Extracted records
• • • •
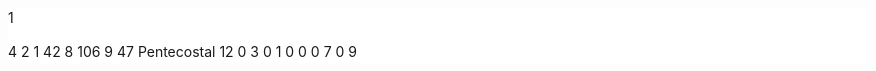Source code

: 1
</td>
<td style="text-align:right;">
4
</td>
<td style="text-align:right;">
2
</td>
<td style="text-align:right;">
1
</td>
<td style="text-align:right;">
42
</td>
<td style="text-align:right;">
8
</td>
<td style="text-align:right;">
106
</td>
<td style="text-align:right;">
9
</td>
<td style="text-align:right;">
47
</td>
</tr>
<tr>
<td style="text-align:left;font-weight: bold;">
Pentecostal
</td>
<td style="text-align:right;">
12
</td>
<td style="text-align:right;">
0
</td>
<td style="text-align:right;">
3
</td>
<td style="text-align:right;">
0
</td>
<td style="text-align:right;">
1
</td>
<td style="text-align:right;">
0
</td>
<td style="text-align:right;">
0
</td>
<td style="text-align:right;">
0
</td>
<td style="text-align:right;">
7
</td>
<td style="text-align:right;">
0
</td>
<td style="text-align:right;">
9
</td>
• • • •
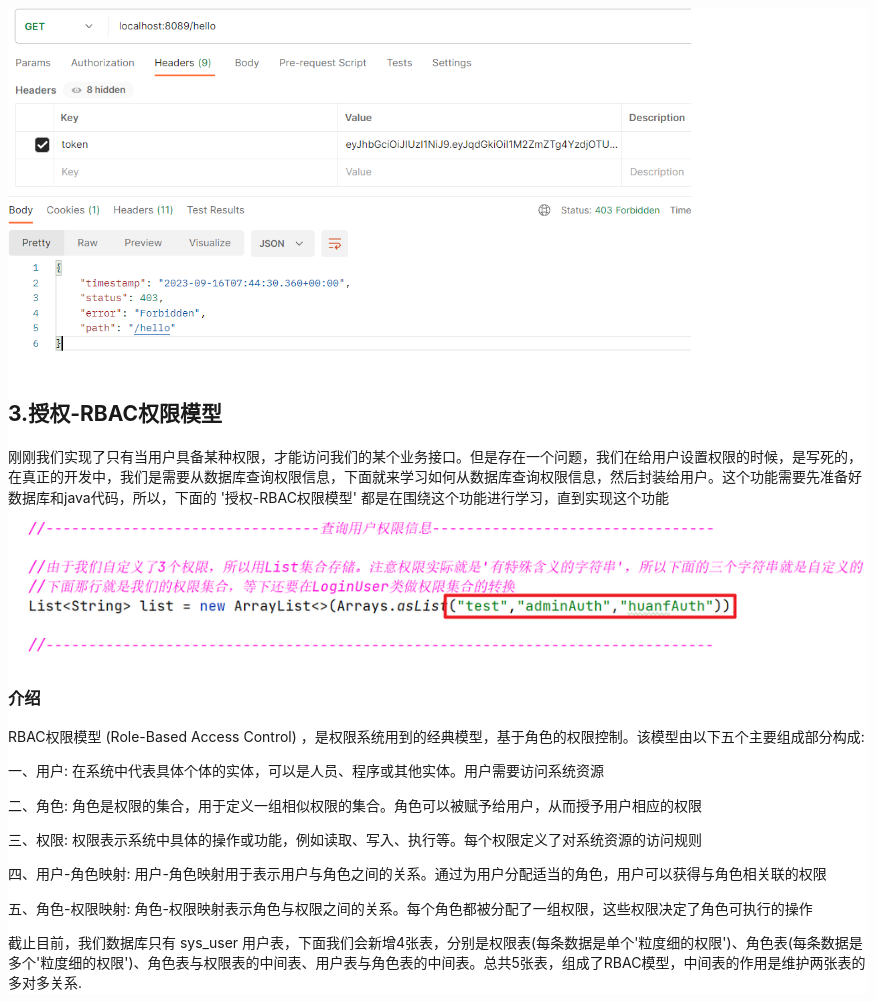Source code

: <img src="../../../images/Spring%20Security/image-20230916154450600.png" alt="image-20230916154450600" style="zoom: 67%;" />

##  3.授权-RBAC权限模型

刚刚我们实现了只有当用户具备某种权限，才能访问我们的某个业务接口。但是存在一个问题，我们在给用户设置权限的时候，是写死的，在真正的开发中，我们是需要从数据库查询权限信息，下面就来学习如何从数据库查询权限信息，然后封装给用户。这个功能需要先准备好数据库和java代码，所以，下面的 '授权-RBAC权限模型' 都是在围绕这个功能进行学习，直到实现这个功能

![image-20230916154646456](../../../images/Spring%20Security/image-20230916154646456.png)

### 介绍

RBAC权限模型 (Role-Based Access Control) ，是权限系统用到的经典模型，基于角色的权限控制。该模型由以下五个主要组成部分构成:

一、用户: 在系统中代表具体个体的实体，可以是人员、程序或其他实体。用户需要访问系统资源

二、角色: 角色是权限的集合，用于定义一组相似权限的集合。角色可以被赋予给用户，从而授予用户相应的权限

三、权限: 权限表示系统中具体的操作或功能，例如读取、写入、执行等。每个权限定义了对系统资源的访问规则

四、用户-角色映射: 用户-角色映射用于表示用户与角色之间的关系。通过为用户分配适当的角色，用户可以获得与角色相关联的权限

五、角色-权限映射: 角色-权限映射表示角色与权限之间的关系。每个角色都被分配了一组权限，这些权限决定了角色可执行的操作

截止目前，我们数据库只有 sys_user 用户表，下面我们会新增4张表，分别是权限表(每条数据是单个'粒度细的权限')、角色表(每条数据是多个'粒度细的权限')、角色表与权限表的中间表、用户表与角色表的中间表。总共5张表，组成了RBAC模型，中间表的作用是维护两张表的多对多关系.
• • • •
▶ _TASK ITEM_
Show each line above that contains the string "Spring".

▶ _TASK SOLUTION_
: <img src="../../../images/Spring%20Security/image-20230916154450600.png" alt="image-20230916154450600" style="zoom: 67%;" />
![image-20230916154646456](../../../images/Spring%20Security/image-20230916154646456.png)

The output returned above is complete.